Second order Recurrences, quadratic number fields and cyclic codes
This work addresses theoretical problems in number theory and coding theory, focusing on prime properties and code constructions, but appears incremental as it builds on existing generalizations.
The paper investigates Wall-Sun-Sun primes generalized to second-order recurrences linked to quadratic number fields, analyzing weight distributions of cyclic codes over finite fields and rings, with some codes achieving MDS or NMDS properties.

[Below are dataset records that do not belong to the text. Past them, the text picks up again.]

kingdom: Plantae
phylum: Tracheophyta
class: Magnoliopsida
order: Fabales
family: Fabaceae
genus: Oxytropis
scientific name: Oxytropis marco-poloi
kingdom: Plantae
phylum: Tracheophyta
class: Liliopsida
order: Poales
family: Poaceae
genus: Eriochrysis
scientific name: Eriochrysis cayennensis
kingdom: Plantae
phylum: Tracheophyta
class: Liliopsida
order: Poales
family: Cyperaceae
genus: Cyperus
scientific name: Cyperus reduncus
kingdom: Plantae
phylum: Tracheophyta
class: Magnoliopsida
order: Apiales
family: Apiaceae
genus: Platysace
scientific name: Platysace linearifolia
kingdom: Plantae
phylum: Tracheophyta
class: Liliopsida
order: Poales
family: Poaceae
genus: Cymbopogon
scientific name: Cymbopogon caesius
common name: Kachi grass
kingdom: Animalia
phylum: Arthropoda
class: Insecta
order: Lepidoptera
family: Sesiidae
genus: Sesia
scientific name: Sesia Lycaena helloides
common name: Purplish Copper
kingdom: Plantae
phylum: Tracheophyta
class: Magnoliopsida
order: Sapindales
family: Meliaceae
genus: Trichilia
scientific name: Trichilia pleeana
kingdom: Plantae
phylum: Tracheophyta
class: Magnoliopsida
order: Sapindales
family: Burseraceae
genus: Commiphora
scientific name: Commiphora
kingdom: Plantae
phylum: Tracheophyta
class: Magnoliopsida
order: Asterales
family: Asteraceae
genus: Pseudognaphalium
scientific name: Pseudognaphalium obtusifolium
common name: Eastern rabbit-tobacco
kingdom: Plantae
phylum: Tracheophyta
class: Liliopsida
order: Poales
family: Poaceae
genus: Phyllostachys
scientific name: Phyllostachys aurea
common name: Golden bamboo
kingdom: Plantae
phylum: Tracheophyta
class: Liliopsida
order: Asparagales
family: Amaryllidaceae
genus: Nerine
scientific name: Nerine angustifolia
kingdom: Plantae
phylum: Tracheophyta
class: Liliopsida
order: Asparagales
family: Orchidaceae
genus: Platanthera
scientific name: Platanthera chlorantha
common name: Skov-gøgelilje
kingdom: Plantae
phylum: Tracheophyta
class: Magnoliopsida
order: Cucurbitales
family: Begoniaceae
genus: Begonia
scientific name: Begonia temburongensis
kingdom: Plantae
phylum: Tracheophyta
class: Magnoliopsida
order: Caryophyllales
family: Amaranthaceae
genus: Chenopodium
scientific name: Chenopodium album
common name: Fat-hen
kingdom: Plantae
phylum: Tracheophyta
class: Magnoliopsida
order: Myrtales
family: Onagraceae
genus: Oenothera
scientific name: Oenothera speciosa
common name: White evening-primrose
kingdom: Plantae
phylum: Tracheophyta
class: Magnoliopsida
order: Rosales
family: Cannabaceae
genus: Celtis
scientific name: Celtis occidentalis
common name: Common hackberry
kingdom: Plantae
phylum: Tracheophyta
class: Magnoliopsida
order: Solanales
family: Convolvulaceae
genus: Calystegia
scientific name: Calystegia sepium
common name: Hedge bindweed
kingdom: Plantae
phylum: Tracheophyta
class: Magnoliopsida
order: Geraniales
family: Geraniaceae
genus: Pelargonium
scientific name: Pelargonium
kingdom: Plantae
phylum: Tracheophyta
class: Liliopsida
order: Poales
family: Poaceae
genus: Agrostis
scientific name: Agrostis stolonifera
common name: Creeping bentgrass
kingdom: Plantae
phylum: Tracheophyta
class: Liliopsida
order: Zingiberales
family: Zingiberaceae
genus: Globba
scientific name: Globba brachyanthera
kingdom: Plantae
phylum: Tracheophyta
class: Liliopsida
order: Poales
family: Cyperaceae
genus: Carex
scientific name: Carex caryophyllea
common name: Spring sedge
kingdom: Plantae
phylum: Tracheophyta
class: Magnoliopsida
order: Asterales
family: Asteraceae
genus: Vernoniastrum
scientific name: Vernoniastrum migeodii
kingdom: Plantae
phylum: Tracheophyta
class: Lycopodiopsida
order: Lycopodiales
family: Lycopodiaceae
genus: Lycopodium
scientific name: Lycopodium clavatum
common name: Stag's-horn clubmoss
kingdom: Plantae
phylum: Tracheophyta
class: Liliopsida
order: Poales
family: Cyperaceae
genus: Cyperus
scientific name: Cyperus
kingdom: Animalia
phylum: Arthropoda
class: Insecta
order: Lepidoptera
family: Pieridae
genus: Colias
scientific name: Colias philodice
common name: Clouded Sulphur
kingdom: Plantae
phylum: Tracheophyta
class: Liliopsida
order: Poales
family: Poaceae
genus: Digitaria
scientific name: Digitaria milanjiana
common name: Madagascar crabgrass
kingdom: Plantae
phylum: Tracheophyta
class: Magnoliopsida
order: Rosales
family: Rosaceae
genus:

Wall-Sun-Sun primes (shortly WSS primes) are defined as those primes $p$ such that the period of the Fibonacci recurrence is the same modulo $p$ and modulo $p^2.$ This concept has been generalized recently to certain second order recurrences whose characteristic polynomials admit as a zero the principal unit of $\mathbb{Q}(\sqrt{d}),$ for some integer $d>0.$ Primes of the latter type we call $WSS(d).$ They correspond to the case when $\mathbb{Q}(\sqrt{d})$ is not $p$-rational. For such a prime $p$ we study the weight distributions of the cyclic codes over $\mathbb{F}_p$ and $\mathbb{Z}_{p^2}$ whose check polynomial is the reciprocal of the said characteristic polynomial. Some of these codes are MDS (reducible case) or NMDS (irreducible case).